- _Saved entries_:
◆ ◆ ◆ ◆ ◆
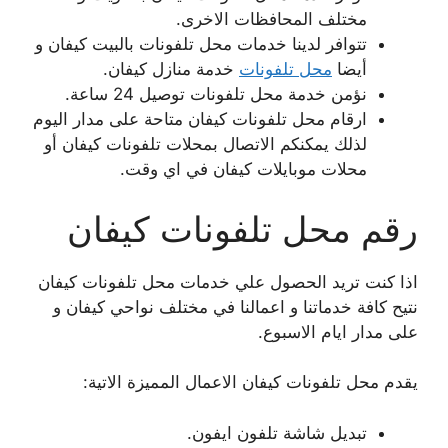
مختلف المحافظات الاخرى.
تتوافر لدينا خدمات محل تلفونات بالبيت كيفان و
أيضا
محل تلفونات
خدمة منازل كيفان.
نؤمن خدمة محل تلفونات توصيل 24 ساعة.
ارقام محل تلفونات كيفان متاحة على مدار اليوم
لذلك يمكنكم الاتصال بمحلات تلفونات كيفان أو
محلات موبايلات كيفان في اي وقت.
رقم محل تلفونات كيفان
اذا كنت تريد الحصول علي خدمات محل تلفونات كيفان
نتيح كافة خدماتنا و اعمالنا في مختلف نواحي كيفان و
على مدار ايام الاسبوع.
يقدم محل تلفونات كيفان الاعمال المميزة الاتية:
تبديل شاشة تلفون ايفون.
◆ ◆ ◆ ◆ ◆
Retype, exactly as written, each line from the one that has "تتوافر لدينا خدمات محل تلفونات بالبيت كيفان و" to the bottom of the entries above, and include both of those lines.

تتوافر لدينا خدمات محل تلفونات بالبيت كيفان و
أيضا
محل تلفونات
خدمة منازل كيفان.
نؤمن خدمة محل تلفونات توصيل 24 ساعة.
ارقام محل تلفونات كيفان متاحة على مدار اليوم
لذلك يمكنكم الاتصال بمحلات تلفونات كيفان أو
محلات موبايلات كيفان في اي وقت.
رقم محل تلفونات كيفان
اذا كنت تريد الحصول علي خدمات محل تلفونات كيفان
نتيح كافة خدماتنا و اعمالنا في مختلف نواحي كيفان و
على مدار ايام الاسبوع.
يقدم محل تلفونات كيفان الاعمال المميزة الاتية:
تبديل شاشة تلفون ايفون.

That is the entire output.